The moment I walked through the door I knew I'd found it. I could tell from the patio that this was the one. This was the apartment with the balcony that had the only unobstructed view onto that beach.
I'd only been in town a few months but already I had a special place in my heart for that beach. It was extremely private, one path in, surrounded by cliffs that created a natural wind block. After watching it for a while it was clear that this was one of those hotspots. A place where locals went to party, or for romantic encounters. Luckily this was a small enough town where people were still polite about things, it went without saying there was first come first served policy involved, no one ever interrupted without invitation. No one but me, anyway. But they didn't know that. I'm sneaky.

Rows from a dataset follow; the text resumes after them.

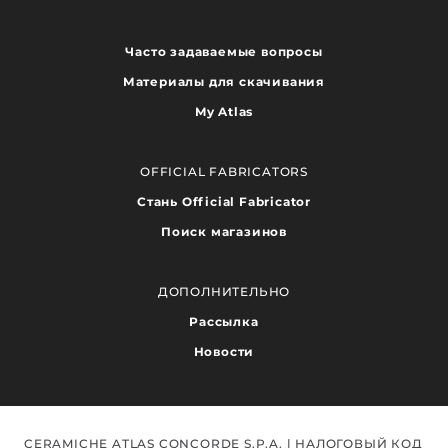
Часто задаваемые вопросы
Материалы для скачивания
My Atlas
OFFICIAL FABRICATORS
Стань Official Fabricator
Поиск магазинов
ДОПОЛНИТЕЛЬНО
Рассылка
Новости
CERAMICHE ATLAS CONCORDE S.P.A. | НАЛОГОВЫЙ КОД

In one of my daylight explorations I noticed it. I was playing with my telescope on the beach, watching birds and ships, kind of daydreaming, and I started looking in the trees. There it was, at first I thought it was a window, but when I focused my lens, I realized it was a balcony. It was really the answer to my dirtiest prayers; I could sit there, and watch people and never get caught!
I've always been a voyeur, I have a lot of little cameras, I love to listen through doors to roommate sex, I look in windows at night hoping to see anything, don't like porn because it's so fake, but just the thought of watching real life sex gets my blood up. I especially like women's orgasms, to hear them catching their breath, they way the sound leeks out of them as they come, the sight of bare hips writhing, bucking uncontrollably, and the twitching after. I love the expressions on their faces when receiving cock, surprise and then joy, the rougher the initial penetration the more prolonged that expression, it's especially nice if she happens to be facing my lens.
I toyed with the manager for a few moments, pretending to care about light fixtures and closet space, pacing off square footage casually mumbling about storage. Finally agreeing on a price, I followed her back to the office, signed the papers and received my keys. I don't think she noticed me eyeing her cleavage the whole time.
The next few days I spent shifting things around, finding a couch for the patio, setting up my telescope, my cameras. What I was doing, really, was trying to keep my mind off the beach. Watching is really an addiction to me, in every sense of the word. It takes me higher than anything else in the world, and has been, many times, the cause of my losses. For these reasons, I try, like an anorectic, to prove to myself I don't need it, I chant "I don't need to see, I don't need to see." As always eventually, I break down and watch.